Input material →
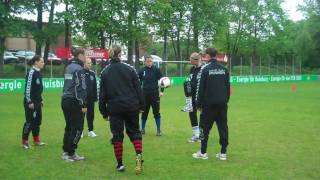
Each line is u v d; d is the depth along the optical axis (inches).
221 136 324.5
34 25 1455.5
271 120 554.9
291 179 272.1
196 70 382.3
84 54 322.3
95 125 507.5
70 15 1373.0
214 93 317.7
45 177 275.4
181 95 1013.8
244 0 2112.5
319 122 536.1
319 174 283.7
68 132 321.4
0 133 442.9
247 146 377.4
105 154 344.8
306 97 985.5
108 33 1440.7
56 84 1155.3
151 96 432.1
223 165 308.0
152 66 436.8
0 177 274.5
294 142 396.8
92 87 420.5
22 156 335.0
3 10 1289.4
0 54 1309.1
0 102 786.8
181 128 487.2
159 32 1635.1
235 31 2138.3
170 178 273.6
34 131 374.0
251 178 273.7
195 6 1674.5
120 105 283.3
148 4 1462.8
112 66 289.3
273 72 2096.5
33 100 359.9
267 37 2176.4
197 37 1742.1
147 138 420.5
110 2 1384.1
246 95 1049.5
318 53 2261.3
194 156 332.5
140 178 273.9
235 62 2058.3
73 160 321.1
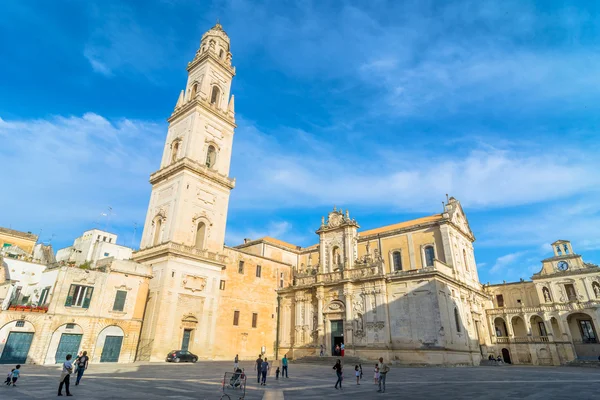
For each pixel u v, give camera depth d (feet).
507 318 206.90
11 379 62.34
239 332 173.88
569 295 201.46
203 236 170.19
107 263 139.03
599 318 184.55
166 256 149.79
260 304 188.75
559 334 196.13
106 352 127.65
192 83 203.51
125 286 138.10
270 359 183.32
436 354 138.72
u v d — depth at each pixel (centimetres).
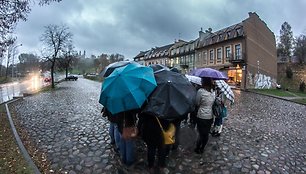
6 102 1591
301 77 4531
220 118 757
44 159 586
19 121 996
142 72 496
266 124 1002
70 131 834
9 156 583
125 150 550
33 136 775
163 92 478
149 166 528
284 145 725
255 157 615
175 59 5644
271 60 4125
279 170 547
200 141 606
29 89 3012
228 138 761
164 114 462
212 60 3956
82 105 1460
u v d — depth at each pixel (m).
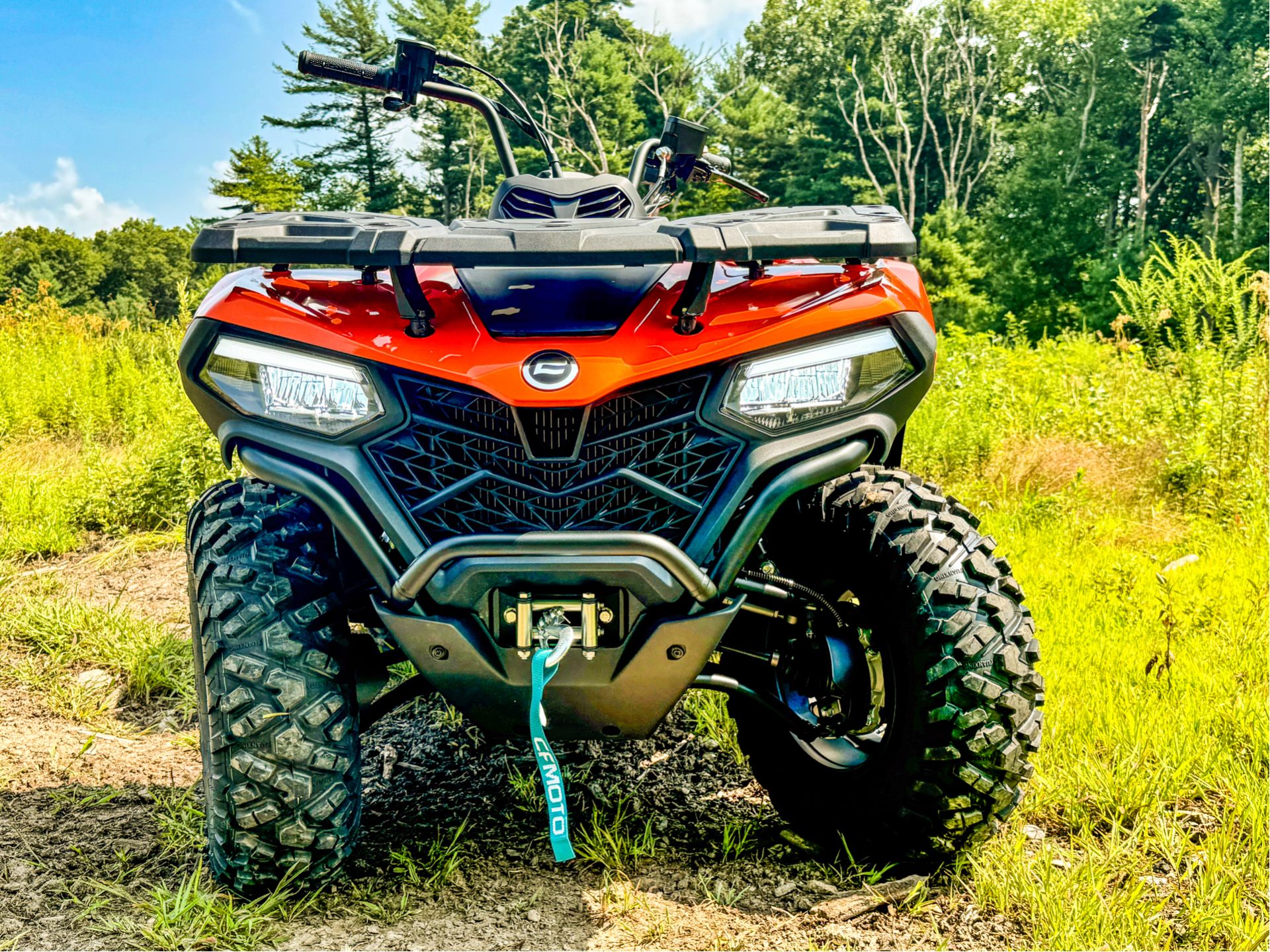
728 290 2.16
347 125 63.66
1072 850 2.34
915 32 60.28
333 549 2.11
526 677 1.97
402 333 1.98
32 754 2.84
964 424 6.24
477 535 1.88
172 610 4.27
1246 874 2.19
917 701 2.11
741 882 2.23
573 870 2.28
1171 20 53.75
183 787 2.66
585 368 1.91
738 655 2.56
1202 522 5.10
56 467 6.68
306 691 1.98
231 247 1.90
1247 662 3.29
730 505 1.96
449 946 1.97
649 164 3.35
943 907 2.14
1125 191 53.31
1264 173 50.31
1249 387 5.89
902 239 2.00
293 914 2.05
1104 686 3.04
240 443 2.02
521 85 60.50
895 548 2.16
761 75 64.19
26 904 2.10
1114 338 8.70
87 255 88.12
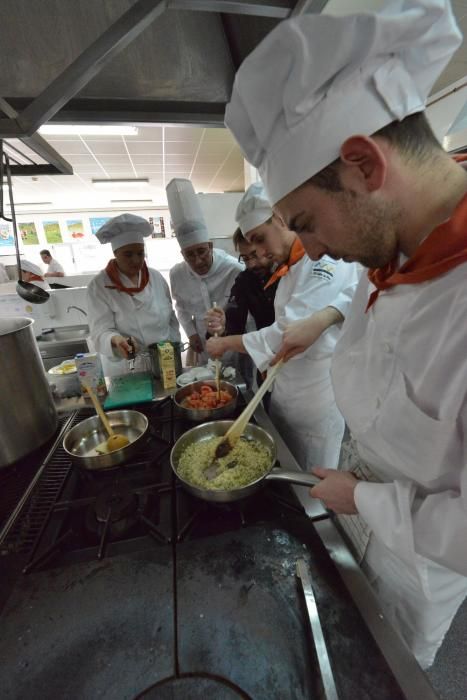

Task objective → Transcribe the data word for word, with no images.

Exercise answer →
Each line is u v d; d is the depth along the optical axis (inches).
221 136 324.5
34 25 1455.5
271 120 554.9
291 179 272.1
196 70 382.3
84 54 322.3
95 125 507.5
70 15 1373.0
214 93 317.7
45 177 275.4
181 95 1013.8
244 0 2112.5
319 122 536.1
319 174 283.7
68 132 321.4
0 133 442.9
247 146 377.4
105 154 344.8
306 97 985.5
108 33 1440.7
56 84 1155.3
151 96 432.1
223 165 308.0
152 66 436.8
0 177 274.5
294 142 396.8
92 87 420.5
22 156 335.0
3 10 1289.4
0 54 1309.1
0 102 786.8
181 128 487.2
159 32 1635.1
235 31 2138.3
170 178 273.6
34 131 374.0
251 178 273.7
195 6 1674.5
120 105 283.3
148 4 1462.8
112 66 289.3
273 72 2096.5
33 100 359.9
267 37 2176.4
197 37 1742.1
147 138 420.5
110 2 1384.1
246 95 1049.5
318 53 2261.3
194 156 332.5
140 178 273.9
235 62 2058.3
73 160 321.1
For each pixel u v, give camera depth d (feet).
507 318 206.90
11 379 62.34
239 332 173.88
569 295 201.46
203 236 170.19
107 263 139.03
599 318 184.55
166 256 149.79
260 304 188.75
559 334 196.13
106 352 127.65
192 83 203.51
125 286 138.10
270 359 183.32
436 354 138.72
u v d — depth at each pixel (centimetres).
6 102 1591
301 77 4531
220 118 757
44 159 586
19 121 996
142 72 496
266 124 1002
70 131 834
9 156 583
125 150 550
33 136 775
163 92 478
149 166 528
284 145 725
255 157 615
175 59 5644
271 60 4125
279 170 547
200 141 606
29 89 3012
228 138 761
164 114 462
212 60 3956
82 105 1460
u v d — depth at each pixel (m).
728 290 2.16
347 125 63.66
1072 850 2.34
915 32 60.28
333 549 2.11
526 677 1.97
402 333 1.98
32 754 2.84
964 424 6.24
477 535 1.88
172 610 4.27
1246 874 2.19
917 701 2.11
741 882 2.23
573 870 2.28
1171 20 53.75
183 787 2.66
585 368 1.91
738 655 2.56
1202 522 5.10
56 467 6.68
306 691 1.98
231 247 1.90
1247 662 3.29
730 505 1.96
449 946 1.97
649 164 3.35
943 907 2.14
1125 191 53.31
1264 173 50.31
1249 387 5.89
902 239 2.00
293 914 2.05
1104 686 3.04
240 443 2.02
521 85 60.50
895 548 2.16
761 75 64.19
26 904 2.10
1114 338 8.70
87 255 88.12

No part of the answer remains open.